WHAT IS NEEDED:
Reproduce every line of the records below, character for character, keeping each line break where it falls.

RECORDS FOR THIS EXERCISE:
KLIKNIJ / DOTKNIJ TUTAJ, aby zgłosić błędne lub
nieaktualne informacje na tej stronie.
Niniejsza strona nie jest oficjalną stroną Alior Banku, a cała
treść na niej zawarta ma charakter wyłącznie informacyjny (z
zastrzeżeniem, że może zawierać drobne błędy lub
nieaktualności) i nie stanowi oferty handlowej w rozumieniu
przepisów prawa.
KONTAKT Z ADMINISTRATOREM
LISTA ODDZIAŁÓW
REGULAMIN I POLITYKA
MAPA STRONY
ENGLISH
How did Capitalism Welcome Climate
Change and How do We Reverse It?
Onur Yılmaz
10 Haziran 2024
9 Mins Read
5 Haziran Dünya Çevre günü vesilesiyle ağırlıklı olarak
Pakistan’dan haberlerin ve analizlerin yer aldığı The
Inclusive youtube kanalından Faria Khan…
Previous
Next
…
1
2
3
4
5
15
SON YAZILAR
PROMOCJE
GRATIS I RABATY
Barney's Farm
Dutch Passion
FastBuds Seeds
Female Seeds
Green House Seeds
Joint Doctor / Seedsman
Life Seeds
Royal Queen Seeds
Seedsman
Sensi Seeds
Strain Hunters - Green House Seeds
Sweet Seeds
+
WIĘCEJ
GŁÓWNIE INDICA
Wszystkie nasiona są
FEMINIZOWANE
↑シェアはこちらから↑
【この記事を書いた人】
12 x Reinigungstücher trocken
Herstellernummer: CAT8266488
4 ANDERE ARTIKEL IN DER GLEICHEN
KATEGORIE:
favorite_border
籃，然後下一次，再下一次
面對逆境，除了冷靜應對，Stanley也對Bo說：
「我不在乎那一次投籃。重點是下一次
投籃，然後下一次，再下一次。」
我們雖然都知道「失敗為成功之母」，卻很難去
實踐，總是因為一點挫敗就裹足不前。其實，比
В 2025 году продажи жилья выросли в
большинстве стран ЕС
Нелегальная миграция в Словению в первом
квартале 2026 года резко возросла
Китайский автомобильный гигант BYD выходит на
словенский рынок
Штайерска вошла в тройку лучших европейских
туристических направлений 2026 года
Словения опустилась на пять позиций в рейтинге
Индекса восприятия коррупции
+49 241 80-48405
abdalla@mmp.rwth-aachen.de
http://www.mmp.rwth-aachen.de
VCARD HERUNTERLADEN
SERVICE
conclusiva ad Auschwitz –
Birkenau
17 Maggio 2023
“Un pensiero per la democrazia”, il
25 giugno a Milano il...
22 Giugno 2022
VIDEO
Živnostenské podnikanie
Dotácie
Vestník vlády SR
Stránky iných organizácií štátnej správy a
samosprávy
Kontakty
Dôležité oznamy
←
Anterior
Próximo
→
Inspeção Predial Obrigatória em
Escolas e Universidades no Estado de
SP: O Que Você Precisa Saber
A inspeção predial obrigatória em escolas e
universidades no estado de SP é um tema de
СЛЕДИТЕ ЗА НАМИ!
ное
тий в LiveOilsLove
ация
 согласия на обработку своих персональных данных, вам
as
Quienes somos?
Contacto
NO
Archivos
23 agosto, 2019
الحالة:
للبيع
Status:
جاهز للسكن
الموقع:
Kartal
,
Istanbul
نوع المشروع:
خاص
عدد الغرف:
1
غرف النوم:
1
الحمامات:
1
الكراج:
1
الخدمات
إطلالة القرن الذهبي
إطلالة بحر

ANSWER TO THIS EXERCISE:
KLIKNIJ / DOTKNIJ TUTAJ, aby zgłosić błędne lub
nieaktualne informacje na tej stronie.
Niniejsza strona nie jest oficjalną stroną Alior Banku, a cała
treść na niej zawarta ma charakter wyłącznie informacyjny (z
zastrzeżeniem, że może zawierać drobne błędy lub
nieaktualności) i nie stanowi oferty handlowej w rozumieniu
przepisów prawa.
KONTAKT Z ADMINISTRATOREM
LISTA ODDZIAŁÓW
REGULAMIN I POLITYKA
MAPA STRONY
ENGLISH
How did Capitalism Welcome Climate
Change and How do We Reverse It?
Onur Yılmaz
10 Haziran 2024
9 Mins Read
5 Haziran Dünya Çevre günü vesilesiyle ağırlıklı olarak
Pakistan’dan haberlerin ve analizlerin yer aldığı The
Inclusive youtube kanalından Faria Khan…
Previous
Next
…
1
2
3
4
5
15
SON YAZILAR
PROMOCJE
GRATIS I RABATY
Barney's Farm
Dutch Passion
FastBuds Seeds
Female Seeds
Green House Seeds
Joint Doctor / Seedsman
Life Seeds
Royal Queen Seeds
Seedsman
Sensi Seeds
Strain Hunters - Green House Seeds
Sweet Seeds
+
WIĘCEJ
GŁÓWNIE INDICA
Wszystkie nasiona są
FEMINIZOWANE
↑シェアはこちらから↑
【この記事を書いた人】
12 x Reinigungstücher trocken
Herstellernummer: CAT8266488
4 ANDERE ARTIKEL IN DER GLEICHEN
KATEGORIE:
favorite_border
籃，然後下一次，再下一次
面對逆境，除了冷靜應對，Stanley也對Bo說：
「我不在乎那一次投籃。重點是下一次
投籃，然後下一次，再下一次。」
我們雖然都知道「失敗為成功之母」，卻很難去
實踐，總是因為一點挫敗就裹足不前。其實，比
В 2025 году продажи жилья выросли в
большинстве стран ЕС
Нелегальная миграция в Словению в первом
квартале 2026 года резко возросла
Китайский автомобильный гигант BYD выходит на
словенский рынок
Штайерска вошла в тройку лучших европейских
туристических направлений 2026 года
Словения опустилась на пять позиций в рейтинге
Индекса восприятия коррупции
+49 241 80-48405
abdalla@mmp.rwth-aachen.de
http://www.mmp.rwth-aachen.de
VCARD HERUNTERLADEN
SERVICE
conclusiva ad Auschwitz –
Birkenau
17 Maggio 2023
“Un pensiero per la democrazia”, il
25 giugno a Milano il...
22 Giugno 2022
VIDEO
Živnostenské podnikanie
Dotácie
Vestník vlády SR
Stránky iných organizácií štátnej správy a
samosprávy
Kontakty
Dôležité oznamy
←
Anterior
Próximo
→
Inspeção Predial Obrigatória em
Escolas e Universidades no Estado de
SP: O Que Você Precisa Saber
A inspeção predial obrigatória em escolas e
universidades no estado de SP é um tema de
СЛЕДИТЕ ЗА НАМИ!
ное
тий в LiveOilsLove
ация
 согласия на обработку своих персональных данных, вам
as
Quienes somos?
Contacto
NO
Archivos
23 agosto, 2019
الحالة:
للبيع
Status:
جاهز للسكن
الموقع:
Kartal
,
Istanbul
نوع المشروع:
خاص
عدد الغرف:
1
غرف النوم:
1
الحمامات:
1
الكراج:
1
الخدمات
إطلالة القرن الذهبي
إطلالة بحر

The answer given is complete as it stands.